Beyond the Other, the Body

Dossia Avdelidi

Once the subject has finished with the Other, he finds himself with what Freud called symptomatic remainders. But Jacques-Alain Miller explains to us that these "remainders" are only the One of jouissance. It is about jouissance as a body event, and which constitutes the true cause of psychic reality. It is this causality linked to the percussion of the body by the signifier and to what he calls the initial shock. It is about the contingent encounter with jouissance, an encounter which is always traumatic, and which implicates the body.

The symptom of the parlêtre then, is an event of the body, an emergence of jouissance. This jouissance is maintained beyond the resolution of desire. It is a remainder that the subject accommodates.

As early as 1967, Lacan affirmed that the Other is the body. He says in The Logic of Fantasy that "the body is made to inscribe something called a mark. The body is made to be marked.” And a little further on he adds: "When this One (1) irrupts into the field of the Other, that is to say at the level of the body, the body falls to pieces, the body is fragmented. This is what our experience shows us to exist at subjective origins." (2)

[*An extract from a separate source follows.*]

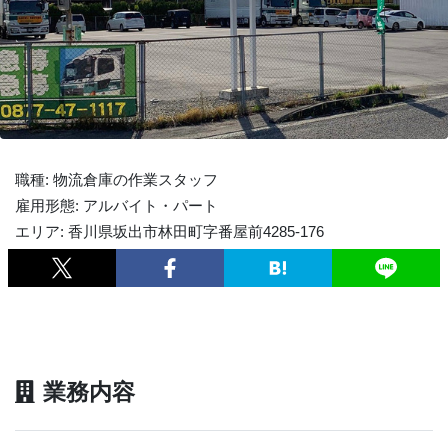
職種: 物流倉庫の作業スタッフ
雇用形態: アルバイト・パート
エリア: 香川県坂出市林田町字番屋前4285-176
業務内容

It was necessary to get out of the meanderings of desire of the Other before I could glimpse this dimension of the body. Yet, during the first few years of my analysis, I spoke continuously of the ideal body that I did not have, of the ideal woman that I was not, of the jealousy that I felt towards thin women who possessed something that I did not have.  All of this was undoubtedly linked to the gaze that the Other (and especially the maternal Other) carried on my body. With my body I provoked the gaze of the Other but I also escaped it. But, it was only an imaginary approach. So at the start of the analysis that would lead me to the end, I said to the analyst, "I'm not going to travel 3,000 kilometres to speak to you about my weight." As a result, I had ignored a dream whereby the analyst who had transformed into a woman, was feeding me.

It took the traversal of the fantasy to find that which constituted trauma for me, so an encounter with jouissance which was at the root of my fantasy. This initial shock had forever marked my body and my style of jouissance.

I took the other side (l’envers) of the signifier anorexic that was granted to me by the Other, by turning it into appetite and especially into an appetite for life. An appetite, for all that is on the side of life characterises me. This meeting of the signifier and the body has forever marked my jouissance, a kind of destiny, that remains even after the traversal of the fantasy. It is the remainder of jouissance with which the parlêtre is called to make do with.

 

Translation: Caroline Heanue


References

(1) In this passage, the One for Lacan “represents the sexual act at the level of the body.“

(2) Lacan. Jacques., The Seminar Book XIV, The Logic of Fantasy, lesson of 10 May 1967. Unpublished.